Он пришел к ним, когда горбун был на работе. Зоина мать месила тесто, босая, с волосами, кое-как сколотыми на затылке гребенкой, руки выше локтя в муке.
— Я за Зоиными вещами, — сказал Севастьянов.
— Она где же? — отрывисто спросила женщина.
— У меня, — ответил он.
Она вытерла руки тряпкой и пошла собирать одежки, валявшиеся здесь и там. Убого, грязно! Вокруг плиты просыпан штыб. Возле кровати лежал среди щепок топор. Женщина обходила его так, словно это было его постоянное место, словно так и следовало топору лежать возле кровати. В кривое оконце, расположенное низко над полом, видна была земля, залитая мыльными помоями.
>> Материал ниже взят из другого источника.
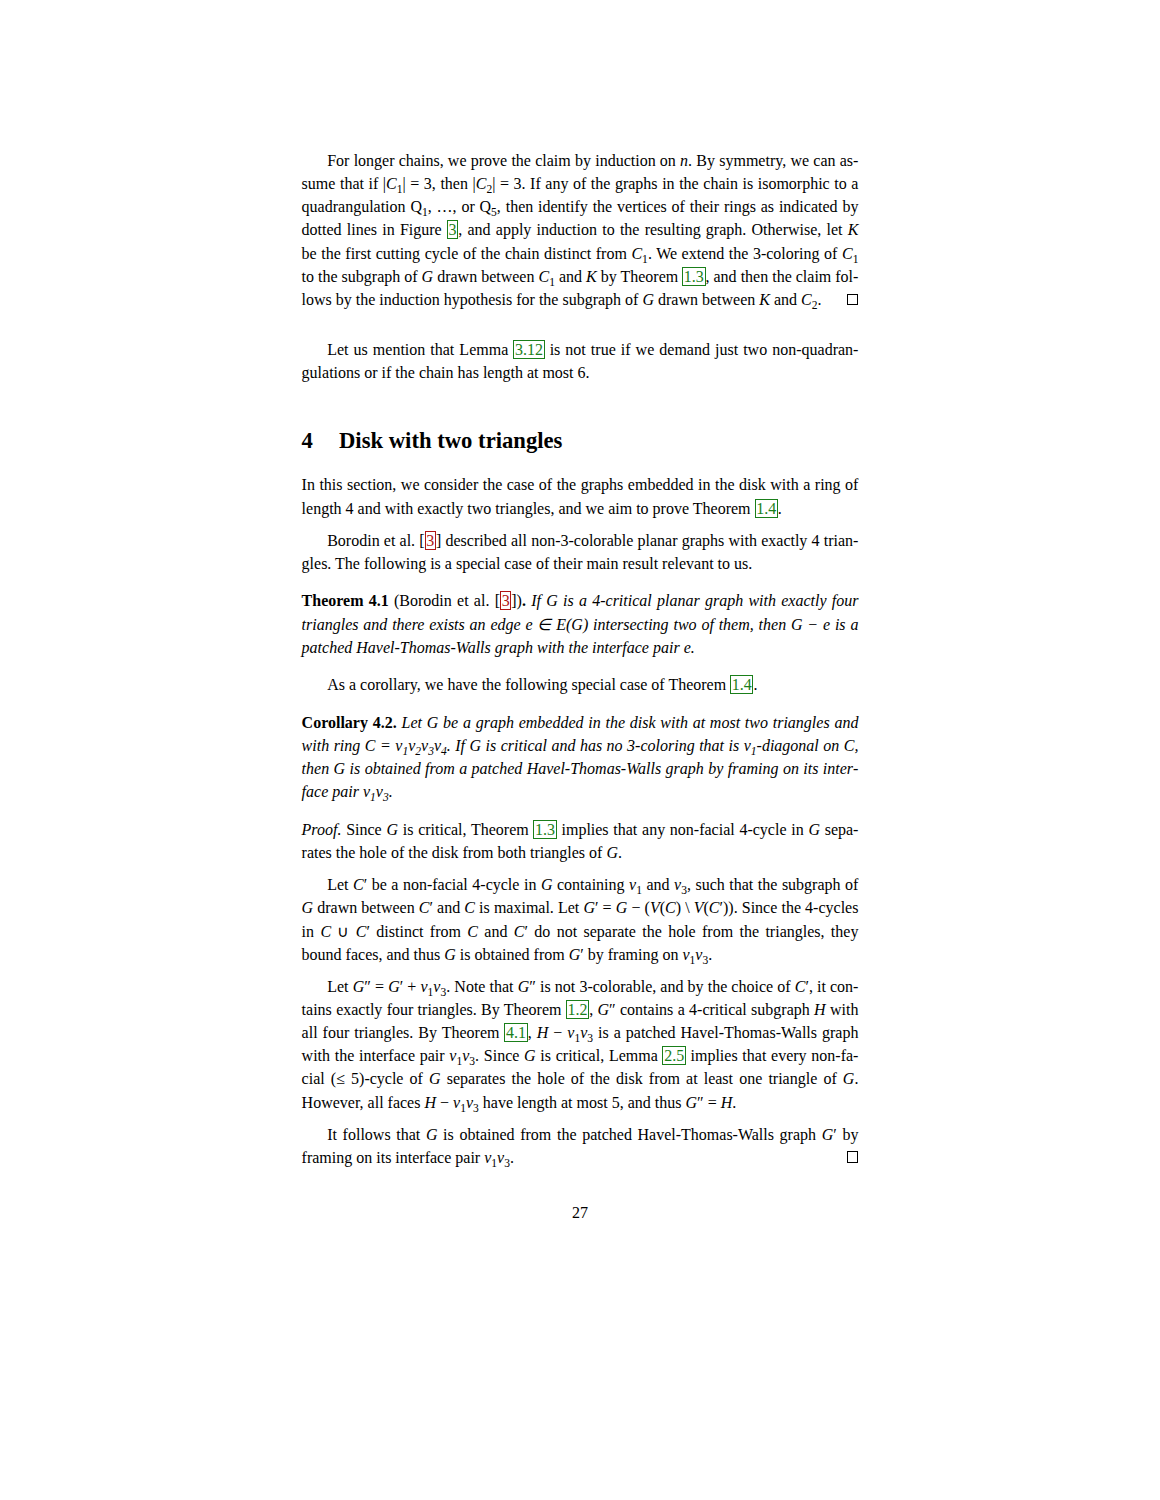For longer chains, we prove the claim by induction on n. By symmetry, we can assume that if |C1| = 3, then |C2| = 3. If any of the graphs in the chain is isomorphic to a quadrangulation Q1, …, or Q5, then identify the vertices of their rings as indicated by dotted lines in Figure 3, and apply induction to the resulting graph. Otherwise, let K be the first cutting cycle of the chain distinct from C1. We extend the 3-coloring of C1 to the subgraph of G drawn between C1 and K by Theorem 1.3, and then the claim follows by the induction hypothesis for the subgraph of G drawn between K and C2.
Let us mention that Lemma 3.12 is not true if we demand just two non-quadrangulations or if the chain has length at most 6.
4 Disk with two triangles
In this section, we consider the case of the graphs embedded in the disk with a ring of length 4 and with exactly two triangles, and we aim to prove Theorem 1.4.
Borodin et al. [3] described all non-3-colorable planar graphs with exactly 4 triangles. The following is a special case of their main result relevant to us.
Theorem 4.1 (Borodin et al. [3]). If G is a 4-critical planar graph with exactly four triangles and there exists an edge e ∈ E(G) intersecting two of them, then G − e is a patched Havel-Thomas-Walls graph with the interface pair e.
As a corollary, we have the following special case of Theorem 1.4.
Corollary 4.2. Let G be a graph embedded in the disk with at most two triangles and with ring C = v1v2v3v4. If G is critical and has no 3-coloring that is v1-diagonal on C, then G is obtained from a patched Havel-Thomas-Walls graph by framing on its interface pair v1v3.
Proof. Since G is critical, Theorem 1.3 implies that any non-facial 4-cycle in G separates the hole of the disk from both triangles of G.
Let C′ be a non-facial 4-cycle in G containing v1 and v3, such that the subgraph of G drawn between C′ and C is maximal. Let G′ = G − (V(C) \ V(C′)). Since the 4-cycles in C ∪ C′ distinct from C and C′ do not separate the hole from the triangles, they bound faces, and thus G is obtained from G′ by framing on v1v3.
Let G″ = G′ + v1v3. Note that G″ is not 3-colorable, and by the choice of C′, it contains exactly four triangles. By Theorem 1.2, G″ contains a 4-critical subgraph H with all four triangles. By Theorem 4.1, H − v1v3 is a patched Havel-Thomas-Walls graph with the interface pair v1v3. Since G is critical, Lemma 2.5 implies that every non-facial (≤ 5)-cycle of G separates the hole of the disk from at least one triangle of G. However, all faces H − v1v3 have length at most 5, and thus G″ = H.
It follows that G is obtained from the patched Havel-Thomas-Walls graph G′ by framing on its interface pair v1v3.
27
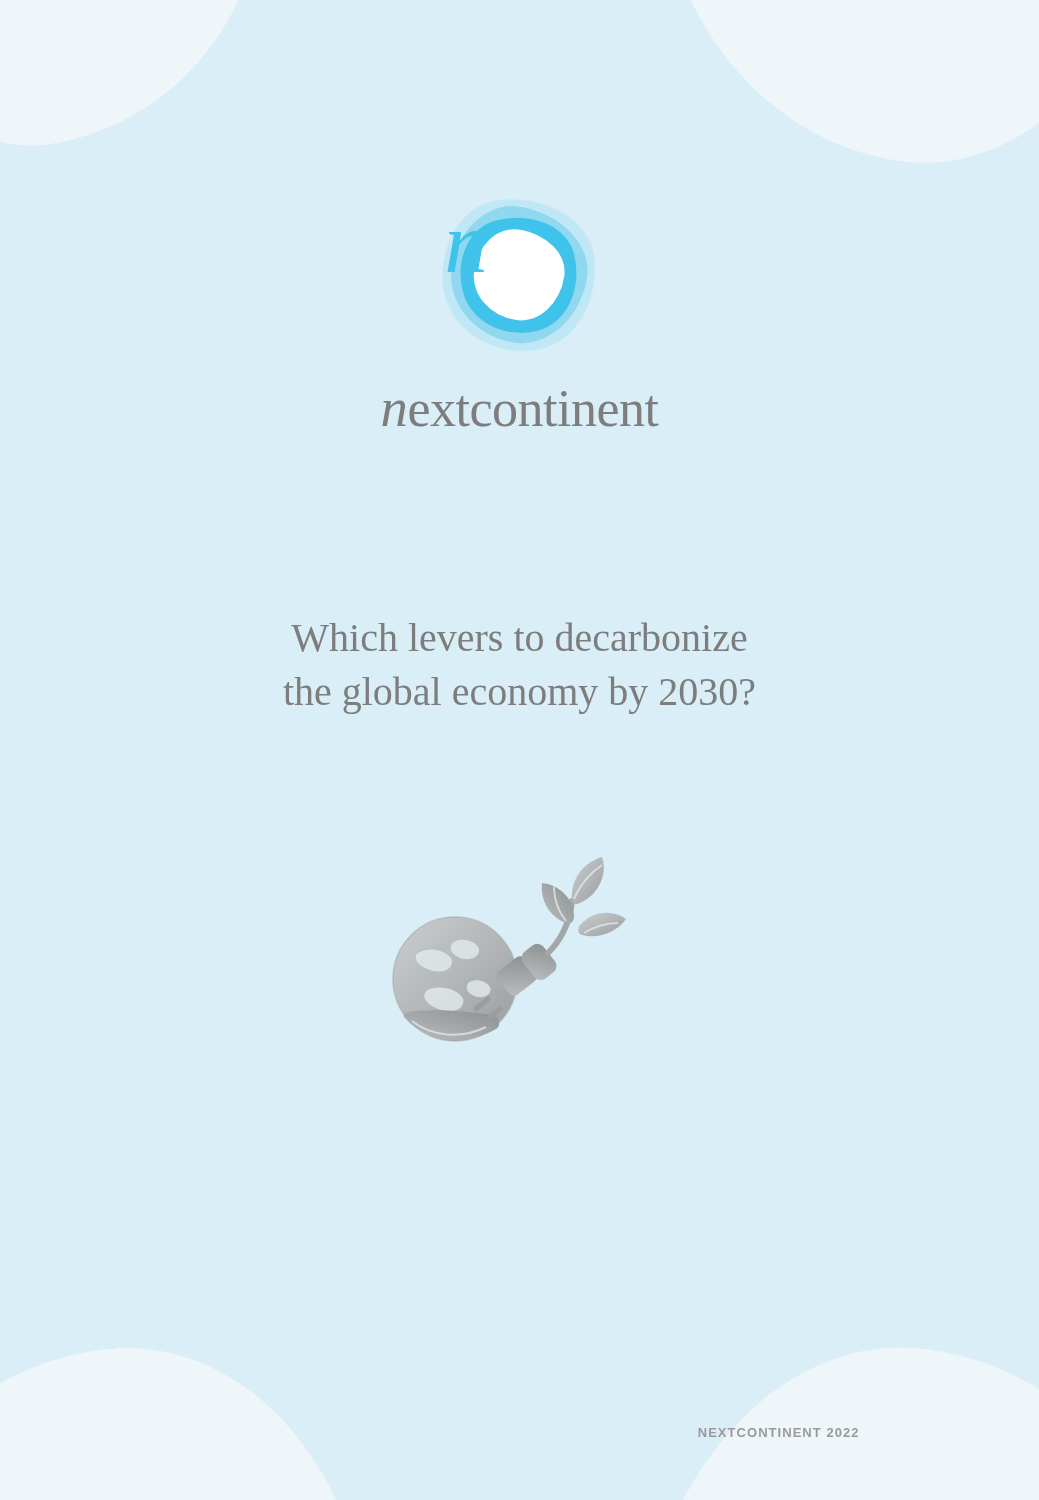n
nextcontinent
Which levers to decarbonize
the global economy by 2030?
NEXTCONTINENT 2022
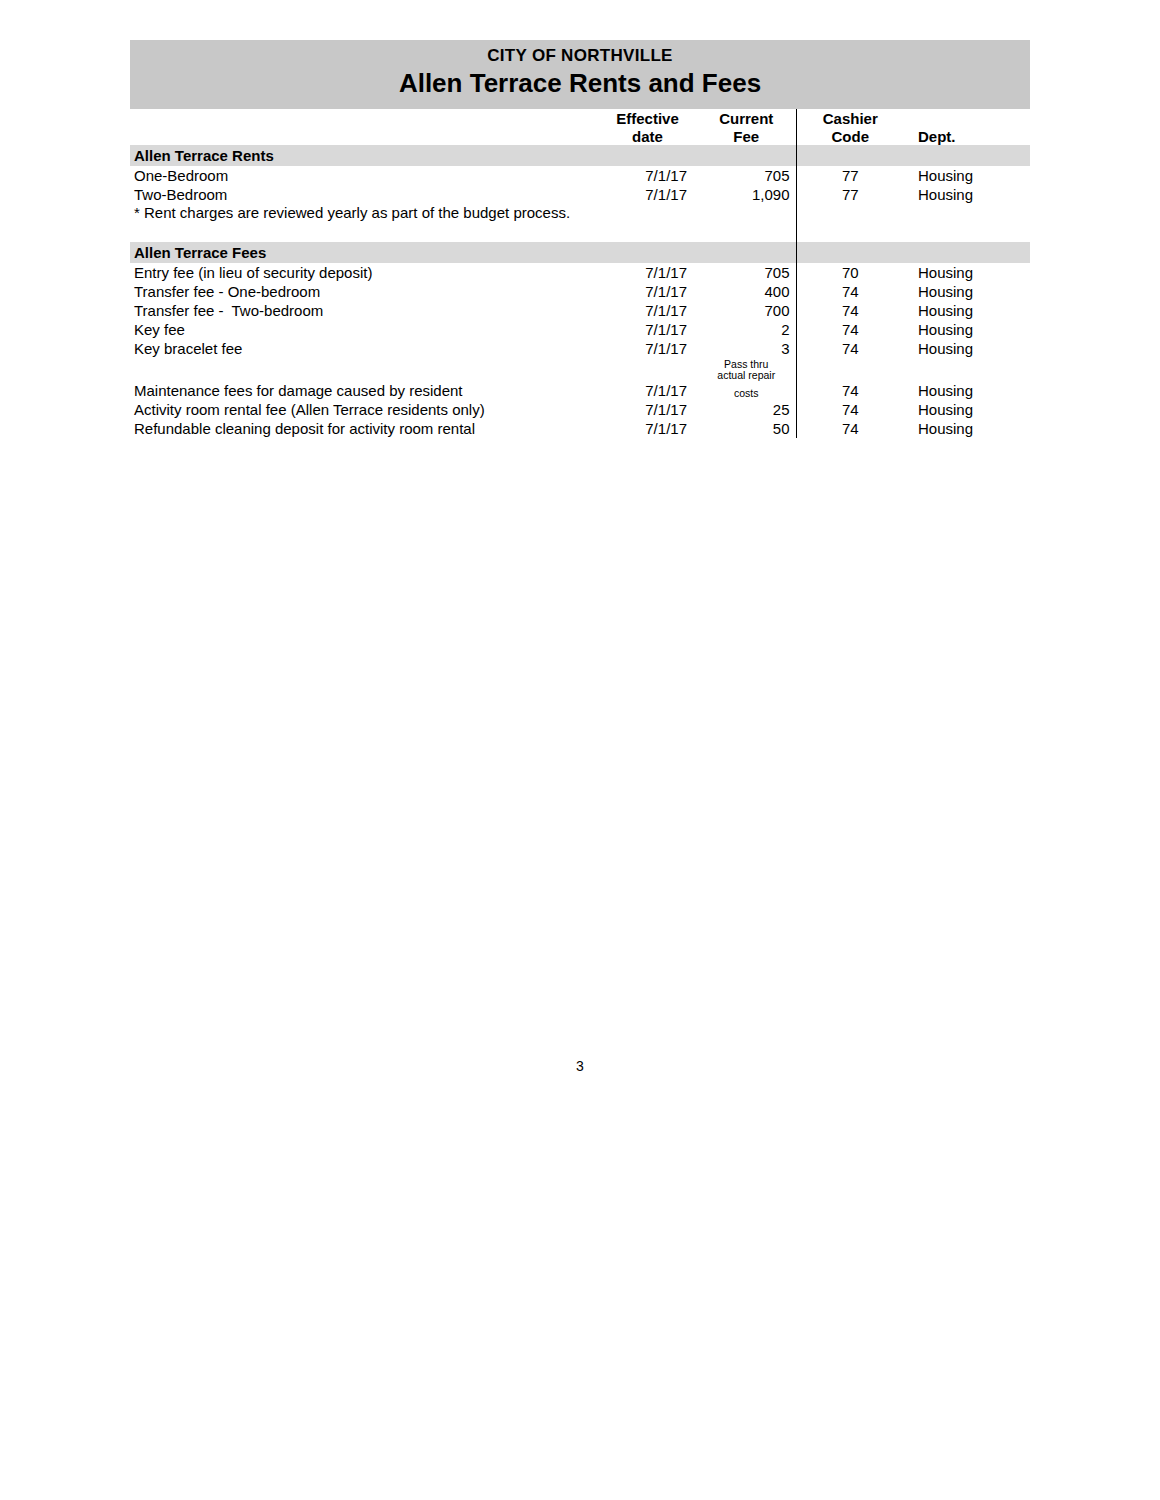CITY OF NORTHVILLE
Allen Terrace Rents and Fees
| | Effective | Current | Cashier | |
| --- | --- | --- | --- | --- |
| | date | Fee | Code | Dept. |
| Allen Terrace Rents | | | | |
| One-Bedroom | 7/1/17 | 705 | 77 | Housing |
| Two-Bedroom | 7/1/17 | 1,090 | 77 | Housing |
| * Rent charges are reviewed yearly as part of the budget process. | | | | |
| Allen Terrace Fees | | | | |
| Entry fee (in lieu of security deposit) | 7/1/17 | 705 | 70 | Housing |
| Transfer fee - One-bedroom | 7/1/17 | 400 | 74 | Housing |
| Transfer fee - Two-bedroom | 7/1/17 | 700 | 74 | Housing |
| Key fee | 7/1/17 | 2 | 74 | Housing |
| Key bracelet fee | 7/1/17 | 3 | 74 | Housing |
| | | Pass thru actual repair | | |
| Maintenance fees for damage caused by resident | 7/1/17 | costs | 74 | Housing |
| Activity room rental fee (Allen Terrace residents only) | 7/1/17 | 25 | 74 | Housing |
| Refundable cleaning deposit for activity room rental | 7/1/17 | 50 | 74 | Housing |
3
«За этот стол она садилась, — думал Севастьянов, — здесь по утрам открывала, проснувшись, глаза… И хоть бы что-нибудь, кроме помоев, было видно в оконце, я всегда считал, что у них, наверно, еще хуже, чем в Балобановке, там по крайней мере небо кругом, простор, а здесь все стиснуто… Выходила отсюда за стихами, за танцами, за радостью, а возвращалась-то обратно в этот куток, к братцу и к мамаше…» В жилье пахло какой-то гнилью, как из старой бочки. Головой Севастьянов почти касался потолка.
— Пользуешься! — сказала Зоина мать и швырнула ему узелок. У нее были отекшие щеки и мешки под глазами, но глаза красивые карие, брови длинные, и Зоя и проклятый горбун были похожи на нее. — Пользуешься, сволочь, что человек обиженный, что силы у него нет добраться до твоей ряшки!
Севастьянов взял узелок и вышел. С многочисленных крылечек, из окошек с геранями жители подворья смотрели, как он идет по обставленному лачугами дворику, шагая через мыльные лужи.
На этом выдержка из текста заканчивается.